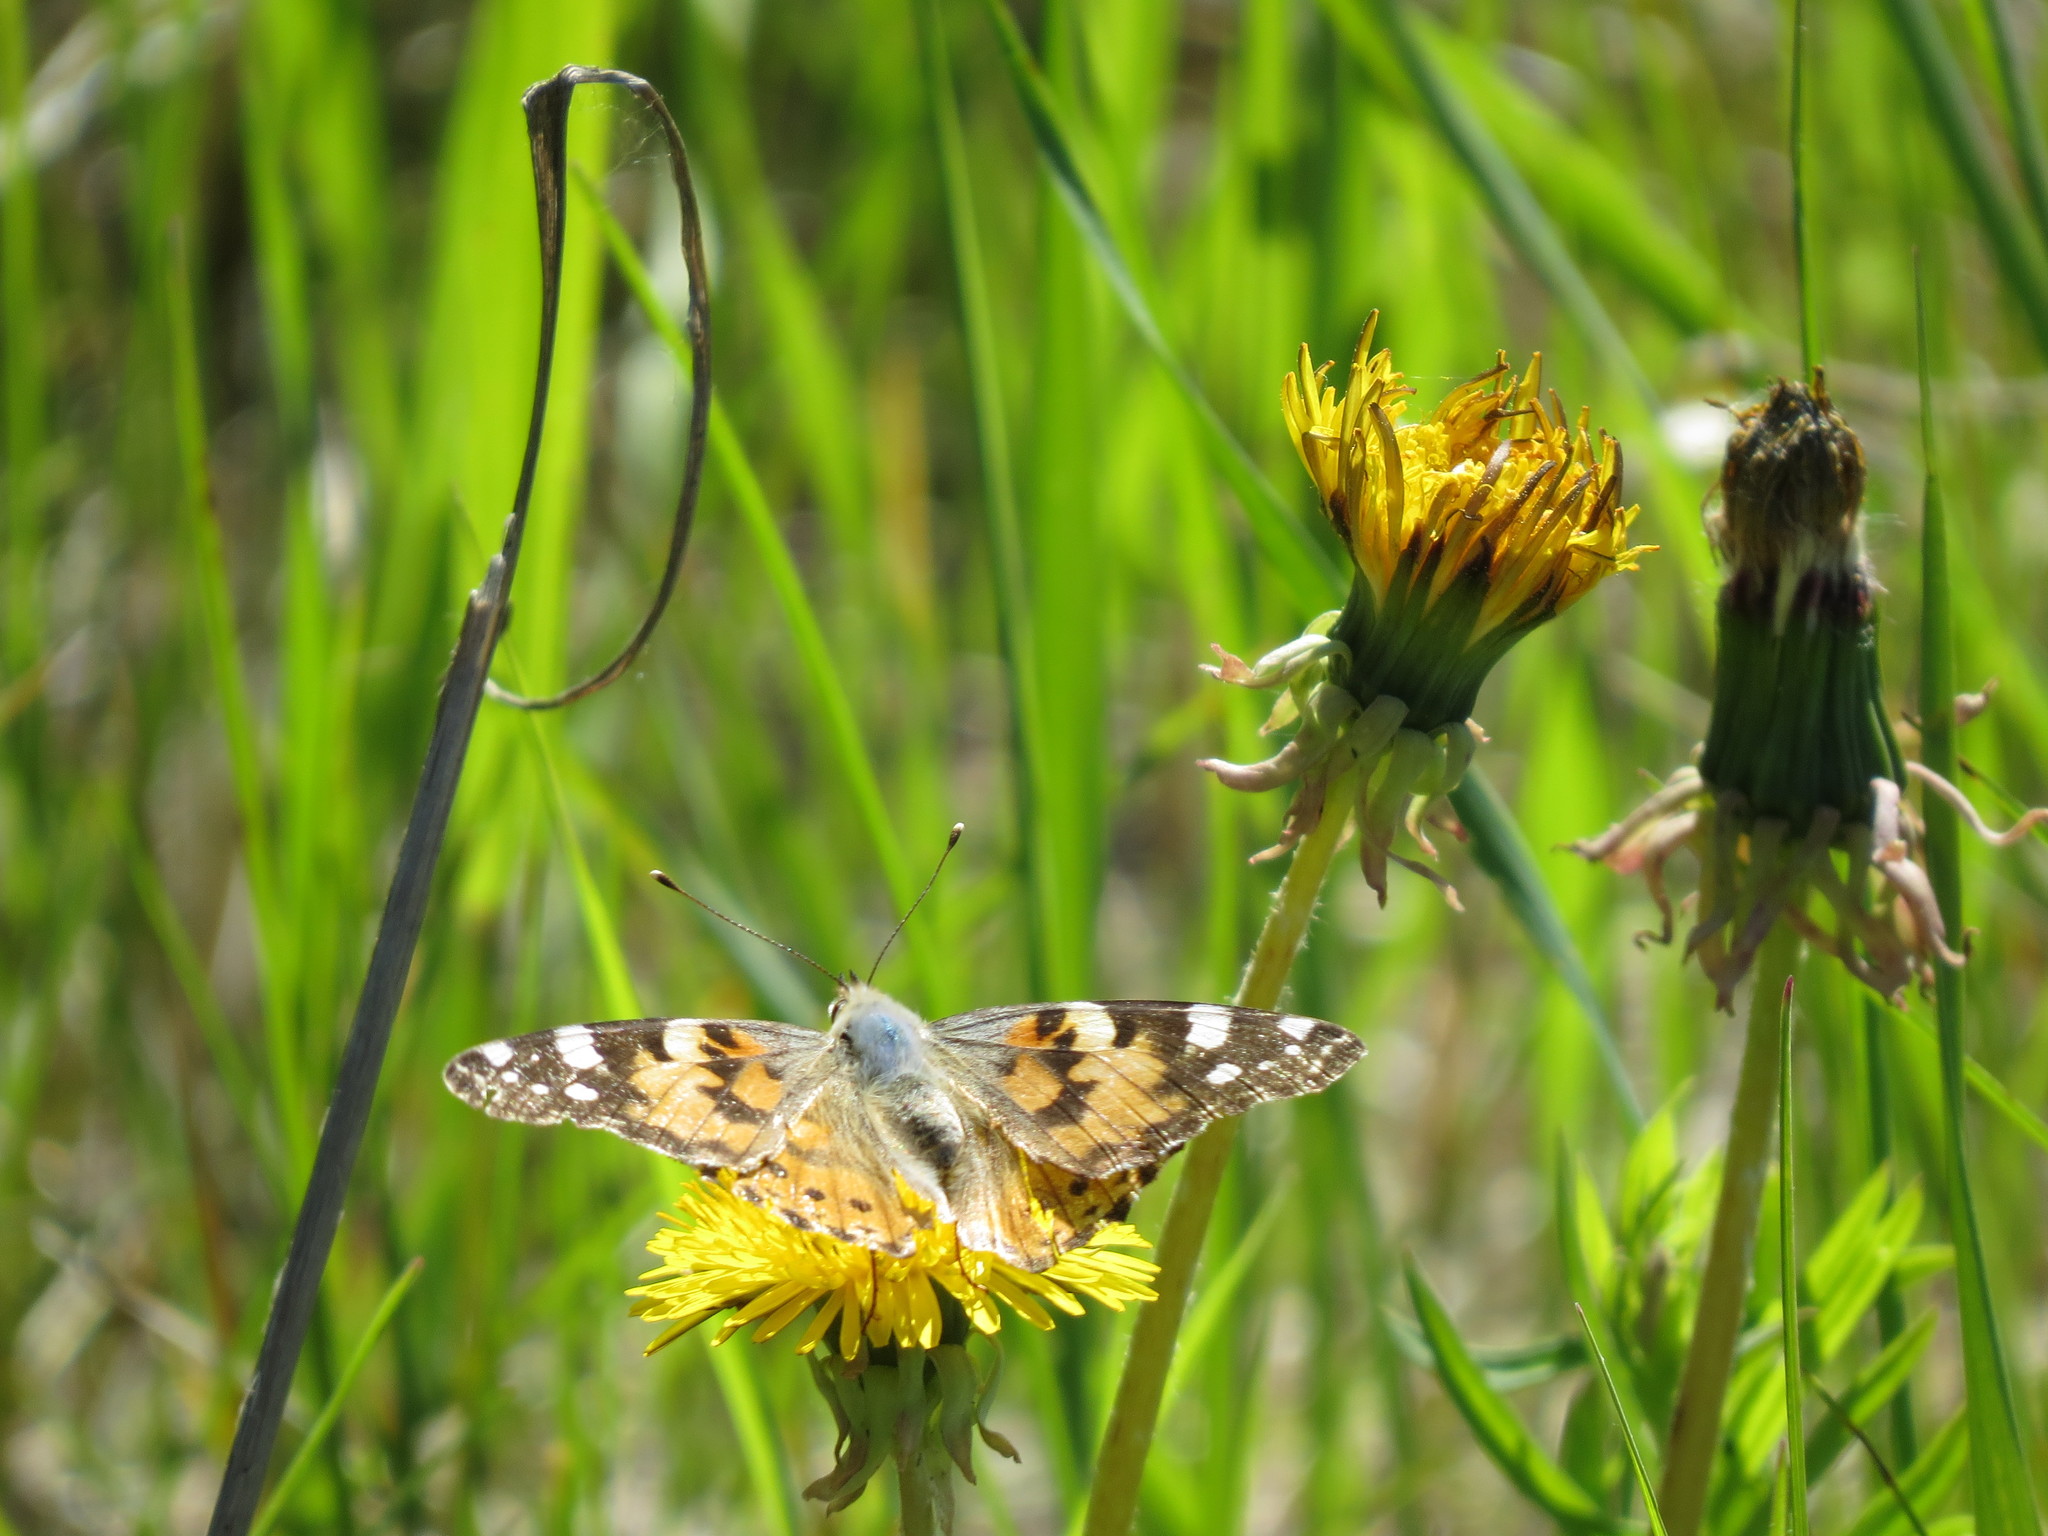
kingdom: Animalia
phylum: Arthropoda
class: Insecta
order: Lepidoptera
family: Nymphalidae
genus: Vanessa
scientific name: Vanessa cardui
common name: Painted lady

_Task requirements_. Write out the lines above again with "name" replaced by "label" each time it appears, changing nothing else. Leave the picture out.

_Exercise solution_.
kingdom: Animalia
phylum: Arthropoda
class: Insecta
order: Lepidoptera
family: Nymphalidae
genus: Vanessa
scientific label: Vanessa cardui
common label: Painted lady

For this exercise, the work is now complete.